- Jessica Rinaldi/Reuters
William Dudley, president of the powerful Federal Reserve Bank of New York and a former Goldman Sachs partner, is pushing a dangerous economic idea.
He argued in a speech this week that the Fed is forced to continue raising interest rates lest the US unemployment rate “crash” to unsustainably low levels and boost inflation abruptly.
“If we were not to withdraw accommodation, the risk would be that the economy would crash to a very, very low unemployment rate, and generate inflation,” Dudley said. “Then the risk would be that we would have to slam on the brakes and the next stop would be a recession.”
Dudley, who spent many years as Goldman’s chief economist, should know better. The idea that the Fed should raise interest rates early in order to have more ammunition and be able to cut them later doesn’t make sense if the economy is not ready. It would amount to precipitating an economic slowdown in order to treat it.
The New York Fed president is especially influential because he has a permanent vote on the Federal Open Market Committee, unlike other regional presidents who rotate in alternate years, and he also automatically holds the position of FOMC vice chair.
Fed Chair Janet Yellen herself has acknowledged it would be easier for the Fed to deal with an inflation spike than another decline. “The federal funds rate is still near its effective lower bound. If inflation were to remain persistently low or the labor market were to weaken, the Committee would have only limited room to reduce the target range for the federal funds rate,” she told Congress in June of last year. “However, if the economy were to overheat and inflation seemed likely to move significantly or persistently above 2%, the FOMC could readily increase the target range for the federal funds rate.”
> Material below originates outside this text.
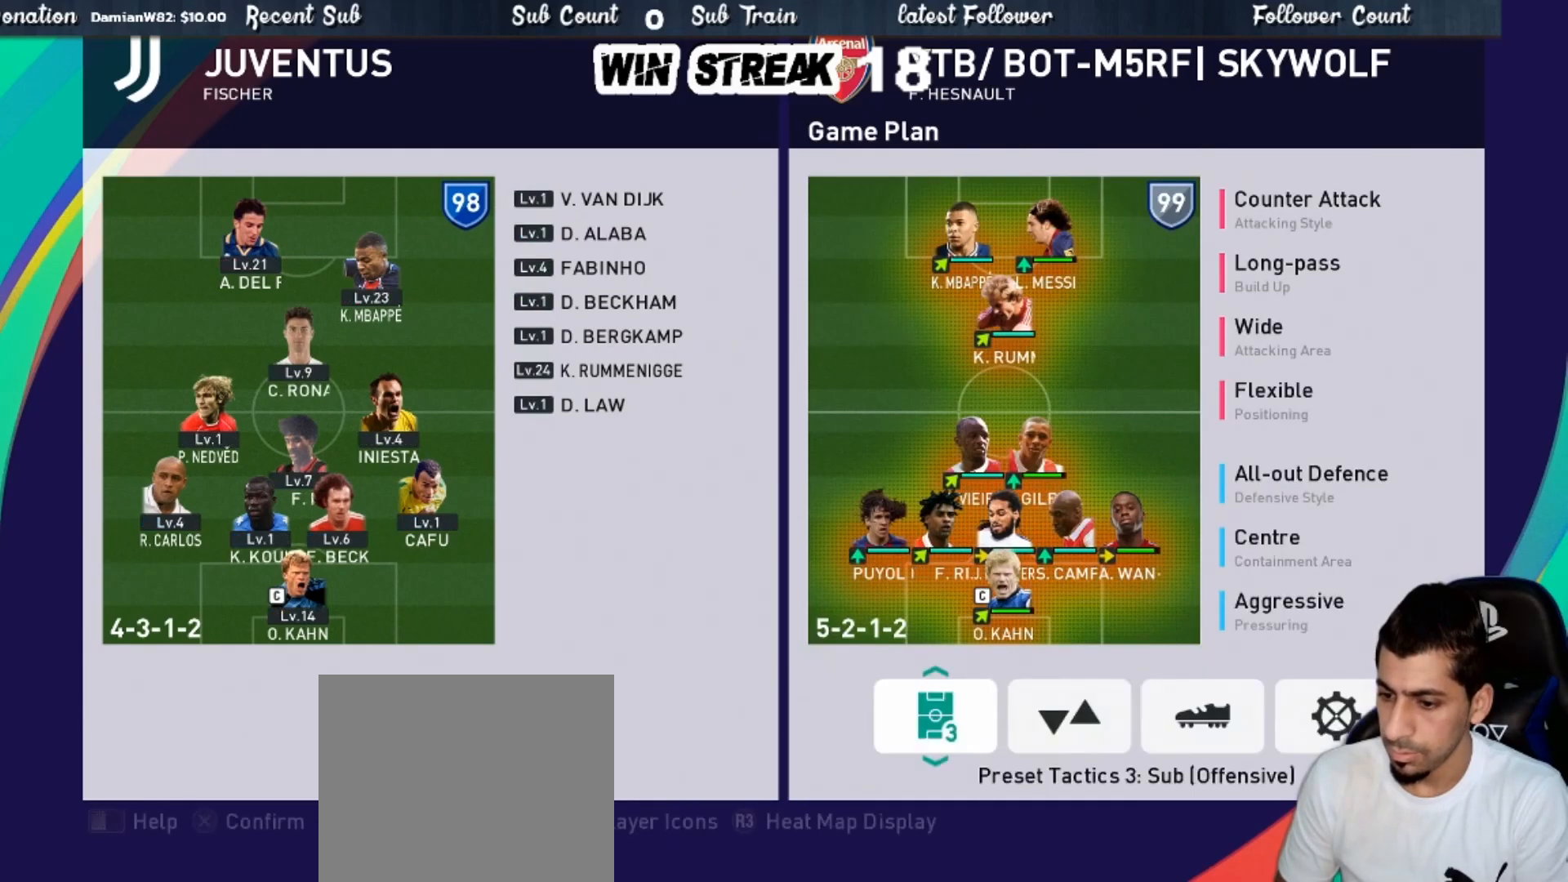
{"buttons": ["DPAD_DOWN"], "left_stick": "center", "right_stick": "center", "events": [[100, "DPAD_UP", "up"], [167, "CROSS", "down"], [300, "CROSS", "up"], [333, "DPAD_DOWN", "down"], [400, "DPAD_DOWN", "up"], [500, "DPAD_DOWN", "down"]]}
Given an inflation rate that has consistently undershot the Fed’s 2% target for most of the eight-year economic expansion, there’s a strong case to be made that central bank officials should be testing the lower bound of the jobless rate and reassessing how low it can go without actually becoming inflationary.
That’s what Minneapolis Fed President Neel Kashkari, who dissented against the June decision to raise interest rates to a 1% to 1.25% range, would prefer to do.
Even Yellen declared an openness to potentially raising the central bank’s 2% inflation target during her June press conference, a sharp break from her earlier views on the matter. This seems contrary to Dudley’s idea of an imminent and somehow perilous “crash” in the jobless rate.
US median wages have been stuck in neutral for decades now, so it’s difficult to understand why Fed officials would seek to stifle the job market just as it begins to show some semblance of life. A jobless rate of 4.3% has coincided with inflation that is actually moving further below the Fed’s target. Why not keep monetary policy tightening on hold until there’s some sign of price growth actually picking up?
There are many reasons the post-recession world has changed, ranging from more cautious firms and consumers to a reluctance to deliver strong fiscal stimulus on the part of the federal government.
Low inflation gives Fed officials the luxury of time in weighing how post-crisis employment conditions have changed. Despite Dudley’s impatience, they should use it.